**Alıştırma görevleri:**
**1)** Nisa suresindeki evlilikle ilgili ayetleri ele alan metinden şu cümleyi İngilizceye çevirin: "Bazı çevirilerde “…aralarında uzlaşmaya varmalarında sakınca yoktur…” kelimeleri kullanılmışsa da değişen bir şey yok, aynı anlama gelir."
**2)** Nisa suresindeki evlilikle ilgili ayetleri ele alan metni son cümlesinden sonra sürdürün.

**Metin bölümü:**
——————————

3) Evlilik dışındaki kişilerin müdahelesini gerektiren ayetler:
Bu başlık altına aldığım tek ayeti olduğu gibi okuyalım:

Nisa 35: "Eğer karı-kocanın aralarının açılmasından korkarsanız, erkeğin ailesinden bir hakem ve kadının ailesinden bir hakem gönderin. Düzeltmek isterlerse Allah aralarını bulur; şüphesiz Allah her şeyi bilen, her şeyden haberdar olandır."

4) Kocası ile anlaşamayan kadına gönderilen ayet:
Bu başlık altına altında alınabilecek tek ayet var o da  Nisa 128. O ayeti tekrar okuyalım:

Nisa 128: "Eğer bir kadın kocasının kötü muamelesinden yahut yüz çevirmesinden endişe ederse aralarında bir uzlaşmaya varmalarında onlara günah yoktur ve sulh hayırlıdır. Nefisler de cimriliğe meyillidir. Eğer güzel davranır ve Allah’a itaatsizlikten sakınırsanız bilin ki Allah yaptıklarınızdan haberdardır."

Kocasının kötü muamelesinden veya ilgisizliğinden endişe eden kadına, adının Allah olduğuna inanılan İlâhtan göstertilen tek yol kocası ile aralarında sulh yapılması yani karşılıklı konuşarak evliliğin devamına ve güzelleşmesine yönelik teşebbüste bulunma hakkıdır. Bunu tekrar etmek istiyorum. Kocasının kötü muamelesinden ve ilgisizliğinden endişe duyan kadına göstertilen Kur’an’daki TEK YOL. KADININ KENDİ NİYETİYLE KENDİ KENDİNE YAPABİLECEĞİ TEK YOL BU AYETİN HÜKMÜDÜR. Biraz sonra kadının boşanmasına yönelik iddia edilen başka bir ayeti de paylaşacağım fakat  kocası ile arası iyi olmayan kadına, kadının özgür niyeti ve teşebbüsü yönünde tek bir hamle ya da girişim hakkı veren sadece ve sadece bu AYETTİR. Bu ayetle ilgili benim ve bir çok kişinin kafasını karıştıran bir diğer gariplik de “…aralarında bir uzlaşmaya varmalarında onlara günah yoktur…” ifadesidir. Nasıl yani, bir kadının, kötü niyetinden ve ilgisizliğinden ötürü kocası ile arasını düzeltmeye çalışma teşebbüsünün kötü ve fena bir tarafı mı var ki,  uzlaşmaya varmanın günah olmadığına ilişkin bir ifade kullanılmış. Bazı çevirilerde “…aralarında uzlaşmaya varmalarında sakınca yoktur…” kelimeleri kullanılmışsa da değişen bir şey yok, aynı anlama gelir. Bu ifadenin saçmalığını, dünya üzerindeki her insanın mantığının anlayabileceği düzlemde açıklayabilecek varsa lütfen yorum kısmına yazsın, ben şahsen çok merak ediyorum.

——————————

**Toplanan veriler:**
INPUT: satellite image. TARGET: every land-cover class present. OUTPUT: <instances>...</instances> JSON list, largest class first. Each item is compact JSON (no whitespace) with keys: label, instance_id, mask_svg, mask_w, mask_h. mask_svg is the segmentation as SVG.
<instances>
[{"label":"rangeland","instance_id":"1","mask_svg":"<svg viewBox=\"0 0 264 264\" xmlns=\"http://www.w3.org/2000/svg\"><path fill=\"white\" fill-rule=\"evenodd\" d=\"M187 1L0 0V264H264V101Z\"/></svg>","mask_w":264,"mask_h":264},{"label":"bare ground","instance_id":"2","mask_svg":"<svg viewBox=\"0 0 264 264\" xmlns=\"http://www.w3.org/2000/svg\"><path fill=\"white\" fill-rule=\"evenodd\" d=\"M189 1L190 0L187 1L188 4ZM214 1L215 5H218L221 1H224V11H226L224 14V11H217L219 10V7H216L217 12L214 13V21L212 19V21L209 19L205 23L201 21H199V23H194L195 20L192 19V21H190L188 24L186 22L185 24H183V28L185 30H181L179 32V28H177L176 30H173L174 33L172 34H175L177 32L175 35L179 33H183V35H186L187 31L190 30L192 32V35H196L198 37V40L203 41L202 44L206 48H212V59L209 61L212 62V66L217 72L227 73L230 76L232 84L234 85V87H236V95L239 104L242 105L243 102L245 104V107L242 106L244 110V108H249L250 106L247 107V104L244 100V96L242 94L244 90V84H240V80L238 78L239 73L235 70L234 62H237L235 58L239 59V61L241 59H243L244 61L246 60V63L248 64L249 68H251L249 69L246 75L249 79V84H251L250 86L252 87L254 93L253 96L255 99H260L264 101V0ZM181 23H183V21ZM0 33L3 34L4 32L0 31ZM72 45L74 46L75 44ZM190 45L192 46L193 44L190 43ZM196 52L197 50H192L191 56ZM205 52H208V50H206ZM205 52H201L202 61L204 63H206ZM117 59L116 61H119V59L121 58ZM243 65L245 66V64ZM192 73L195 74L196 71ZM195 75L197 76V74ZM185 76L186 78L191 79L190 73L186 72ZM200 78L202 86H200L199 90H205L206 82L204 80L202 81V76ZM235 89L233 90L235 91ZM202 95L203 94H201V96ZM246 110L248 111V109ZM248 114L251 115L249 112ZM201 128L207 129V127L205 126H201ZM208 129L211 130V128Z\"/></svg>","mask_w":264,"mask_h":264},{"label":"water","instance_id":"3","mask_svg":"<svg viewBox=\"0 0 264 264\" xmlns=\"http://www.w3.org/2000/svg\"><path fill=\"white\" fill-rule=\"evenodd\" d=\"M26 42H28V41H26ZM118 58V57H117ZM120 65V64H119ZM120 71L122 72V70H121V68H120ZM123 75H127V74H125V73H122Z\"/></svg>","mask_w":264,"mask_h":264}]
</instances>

——————————

**Çözümler:**
**1)** Even though some translations use the words “…there is no harm in their reaching a settlement between them…”, nothing changes; it means the same thing.

**2)**
5) Kadınların kocalarını boşayabileceği iddia edilen ayet:
Bakara 229: "Boşama iki keredir. Her ikisinden sonra ya iyilikle evlilik içinde tutmak veya güzellikle serbest bırakmak gerekir. Allah’ın koyduğu kurallara uymamalarından korkmadığınız sürece onlara verdiğiniz mehirden hiçbir miktarı geri almanız sizin için helâl olmaz. Eğer Allah’ın kurallarına uymamalarından korkarsanız, kadının evlilikten kurtulmak için verdiği meblâğda taraflara bir vebal yoktur. Bunlar Allah’ın koyduğu kurallardır, bu sebeple onları çiğnemeyin. Her kim Allah’ın koyduğu kuralları çiğnerse işte onlar zalimlerin ta kendileridir."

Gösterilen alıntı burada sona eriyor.